Wednesday, December 19, 2018

History and Panic


Jobs for History PhDs
One of those periodic waves of concern about the imminent death of history seems to be surging.
At a Texas-based website called War on the Rocks, a pair of international studies professors predict that the historical profession is committing suicide... by not teaching enough international studies, mostly.  They stress the declining proportion of students who are history majors, but seemingly without correcting for all the new disciplines and specialties that have grown up in the last half century or so within the humanities and social sciences to share the load with "history" departments proper.

There is a less panicky but still concerned essay at Active History, in which CHA president Adele Perry discusses the need for historians to connect their research to communities beyond the classroom. She salutes a number of worthwhile initiatives, but finds them threatened by the "precarious situation" of young historical scholars. The precarious situation is the vast oversupply of would-be professors compared to the number of positions available for them, and the rise of insecure employment terms in universities. Tough, indeed, but I can't help noting that the essay seems to conflate "historians" with tenured or tenure-seeking history professors as if they were the same thing. No doubt the academic job market is vastly oversupplied, but the essay largely declines to notice all the historians who connect to communities beyond the classroom ... by not being in history classrooms in the first place.

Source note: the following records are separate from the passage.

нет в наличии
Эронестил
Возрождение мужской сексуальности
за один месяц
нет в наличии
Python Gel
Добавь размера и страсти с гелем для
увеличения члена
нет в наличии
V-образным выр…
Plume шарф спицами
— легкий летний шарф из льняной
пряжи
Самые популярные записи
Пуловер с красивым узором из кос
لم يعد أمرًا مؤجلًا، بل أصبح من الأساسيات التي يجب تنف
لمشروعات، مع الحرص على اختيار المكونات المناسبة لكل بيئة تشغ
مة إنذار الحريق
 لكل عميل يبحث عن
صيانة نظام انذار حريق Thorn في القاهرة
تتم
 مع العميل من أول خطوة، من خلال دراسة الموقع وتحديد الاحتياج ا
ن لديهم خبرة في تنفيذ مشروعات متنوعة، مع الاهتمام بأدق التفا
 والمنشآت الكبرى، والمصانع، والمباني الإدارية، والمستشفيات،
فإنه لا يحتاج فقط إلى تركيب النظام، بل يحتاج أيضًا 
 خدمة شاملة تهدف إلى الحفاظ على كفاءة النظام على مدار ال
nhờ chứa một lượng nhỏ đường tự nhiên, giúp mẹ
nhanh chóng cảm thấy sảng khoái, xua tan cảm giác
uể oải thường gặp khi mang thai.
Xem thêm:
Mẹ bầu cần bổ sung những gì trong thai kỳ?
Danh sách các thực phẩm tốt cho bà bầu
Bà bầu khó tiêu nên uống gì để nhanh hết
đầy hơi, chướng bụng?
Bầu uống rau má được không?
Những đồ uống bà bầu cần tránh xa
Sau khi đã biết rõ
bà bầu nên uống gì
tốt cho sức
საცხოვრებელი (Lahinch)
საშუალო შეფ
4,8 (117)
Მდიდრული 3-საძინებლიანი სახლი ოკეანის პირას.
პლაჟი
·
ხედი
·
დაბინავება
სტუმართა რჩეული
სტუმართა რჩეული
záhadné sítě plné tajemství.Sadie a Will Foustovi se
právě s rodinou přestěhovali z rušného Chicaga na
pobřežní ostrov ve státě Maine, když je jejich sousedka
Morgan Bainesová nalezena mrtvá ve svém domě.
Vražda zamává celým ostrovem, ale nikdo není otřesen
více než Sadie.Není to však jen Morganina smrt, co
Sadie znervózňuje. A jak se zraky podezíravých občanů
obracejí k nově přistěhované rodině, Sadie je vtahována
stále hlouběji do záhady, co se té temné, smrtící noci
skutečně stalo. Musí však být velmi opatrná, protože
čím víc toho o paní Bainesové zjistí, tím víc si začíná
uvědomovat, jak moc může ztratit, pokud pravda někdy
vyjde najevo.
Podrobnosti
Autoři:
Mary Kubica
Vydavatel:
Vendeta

I find myself more inclined to the observation of a tenured academic historian, one who can distinguish between "historians" and professors in history departments.
I’ve been pointing out that we historians long, long predated the darn universities and we will outlive them. Best job in the world, always has been, as the personal drift of many great thinkers and practitioners into the writing of history (Thucydides, Caesar, Hume, Osler…) proves. And we’ve never been more needed—but of course that’s always true.